# STATED EXERCISE 1
In the passage on the Oakland City College student newspaper, retype the part that opens with the words containing "The essential entity" and closes with "school’s student newspaper.".
# STATED EXERCISE 2
Summarize the passage on the Oakland City College student newspaper in two sentences.

# QUOTED PASSAGE
The essential entity at the college which strongly drove such student unrest and also fostered intellectual inquiry and student involvement was the school’s student newspaper.

Arial photo of the old OCC campus, taken around the time I came on campus.
The O. C. Collegian, boldly declared in its first issue of the 1969 fall semester that it bore the responsibility of aiding, establishing, and maintaining “an atmosphere of free and responsible discussion and . . . intellectual exploration on our campus.” The Collegian, the article continued, would be published “with editorial freedom” in order that the school newspaper “might maintain its integrity of purpose as a vehicle for free inquiry and free expression in an academic community such as Oakland City College.” The article was a bombshell, a mini-Declaration of Independence.
Among the Collegian reporters at this time were a number of strong and intelligent personalities, aggressive gadflies, who believed it their responsibility to ask difficult questions and prod authority. Their attitudes and actions created a spirit of dissent, as well as a large dose of youthful idealism on the little conservative campus.

A blistering R. T. Wallis article in the OCC newspaper regarding new editorial rules
To counter this student aspect of student power, the school administration created a Publication Board which tried to oversee what the newspaper published. The faculty sponsor of the student newspaper, Judy Whitten, however, allowed her charges an amazing amount of leeway in what they wrote. Judy recalled, “I became the Collegian sponsor in the 1969-1970 school year, and the newspaper reflected, in a small way, what was going on in the country. We were a microcosm of the world. It was also a student newspaper, so I attempted to let it be that—student-oriented.” Judy Whitten’s beliefs and policies allowed for some interesting and important historical artifacts about the college to come into existence.

O C Collegian sponsor, Judy Whitten
So, it began. Issues of the Collegian in the early 1970s often ran several pages and contained a rich variety of articles regarding the many different aspects of the college’s daily life. Also embedded in these issues was a consistent stream of pieces which harped on student rights. Editorials, regular columns, letters to the editor, and other articles in the school paper indicated that many OCC students strongly desired to bring dancing on campus, to have more say in school decisions and in the quality of classroom instruction, to receive better food in the cafeteria, to have more freedom in the dorms, to live off campus, to have control over the discipline of fellow students, and to wear the latest fashions.

[Data records]
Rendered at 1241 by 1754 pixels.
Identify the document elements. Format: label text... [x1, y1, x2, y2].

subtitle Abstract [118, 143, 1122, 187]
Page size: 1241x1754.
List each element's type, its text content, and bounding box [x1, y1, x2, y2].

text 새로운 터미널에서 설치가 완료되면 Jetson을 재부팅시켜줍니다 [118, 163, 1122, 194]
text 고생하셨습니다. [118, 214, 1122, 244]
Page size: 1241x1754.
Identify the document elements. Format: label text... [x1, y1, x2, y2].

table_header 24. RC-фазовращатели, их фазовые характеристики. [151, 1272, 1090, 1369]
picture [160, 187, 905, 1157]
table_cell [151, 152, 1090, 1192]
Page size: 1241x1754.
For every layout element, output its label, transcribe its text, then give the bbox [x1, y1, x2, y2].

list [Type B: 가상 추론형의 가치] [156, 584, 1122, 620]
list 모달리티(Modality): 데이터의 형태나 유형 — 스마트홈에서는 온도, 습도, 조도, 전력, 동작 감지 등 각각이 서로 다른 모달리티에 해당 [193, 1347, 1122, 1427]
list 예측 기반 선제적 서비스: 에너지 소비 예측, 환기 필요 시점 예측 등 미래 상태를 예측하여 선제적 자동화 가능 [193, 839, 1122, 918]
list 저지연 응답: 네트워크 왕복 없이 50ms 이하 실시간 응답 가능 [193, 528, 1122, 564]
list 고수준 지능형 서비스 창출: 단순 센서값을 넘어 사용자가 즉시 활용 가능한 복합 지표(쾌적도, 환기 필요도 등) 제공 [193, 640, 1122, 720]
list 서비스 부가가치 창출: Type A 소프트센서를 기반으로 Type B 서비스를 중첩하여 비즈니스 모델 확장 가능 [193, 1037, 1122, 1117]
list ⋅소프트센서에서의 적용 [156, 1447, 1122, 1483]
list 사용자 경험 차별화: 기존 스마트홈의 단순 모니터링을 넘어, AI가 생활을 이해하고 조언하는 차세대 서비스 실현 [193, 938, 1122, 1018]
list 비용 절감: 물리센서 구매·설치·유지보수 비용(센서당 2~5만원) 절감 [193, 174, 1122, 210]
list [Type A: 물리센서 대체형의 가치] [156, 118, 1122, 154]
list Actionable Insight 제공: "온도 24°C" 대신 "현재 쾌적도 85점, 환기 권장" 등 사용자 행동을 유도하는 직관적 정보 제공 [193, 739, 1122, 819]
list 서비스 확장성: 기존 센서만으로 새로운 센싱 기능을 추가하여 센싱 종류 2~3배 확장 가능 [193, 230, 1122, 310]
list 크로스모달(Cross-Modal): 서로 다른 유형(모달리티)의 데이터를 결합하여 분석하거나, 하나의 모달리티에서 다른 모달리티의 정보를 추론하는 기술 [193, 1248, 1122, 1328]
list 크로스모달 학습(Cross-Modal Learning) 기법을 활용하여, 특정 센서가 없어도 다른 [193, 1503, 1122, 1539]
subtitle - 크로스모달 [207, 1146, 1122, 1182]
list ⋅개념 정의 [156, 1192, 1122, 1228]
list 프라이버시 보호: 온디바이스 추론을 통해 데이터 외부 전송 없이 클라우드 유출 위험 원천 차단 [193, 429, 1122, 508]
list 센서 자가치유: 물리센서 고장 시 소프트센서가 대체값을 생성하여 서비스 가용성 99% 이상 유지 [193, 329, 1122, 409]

# WRITTEN REPLY 1
The essential entity at the college which strongly drove such student unrest and also fostered intellectual inquiry and student involvement was the school’s student newspaper.

# WRITTEN REPLY 2
The O. C. Collegian, the student newspaper at Oakland City College, declared in its first issue of the 1969 fall semester that it would be published with editorial freedom as a vehicle for free inquiry and free expression, and its reporters created a spirit of dissent on the small conservative campus. Although the administration set up a Publication Board to oversee the paper, faculty sponsor Judy Whitten gave the students considerable leeway, and issues in the early 1970s carried a steady stream of pieces on student rights, from dancing on campus to better cafeteria food and more freedom in the dorms.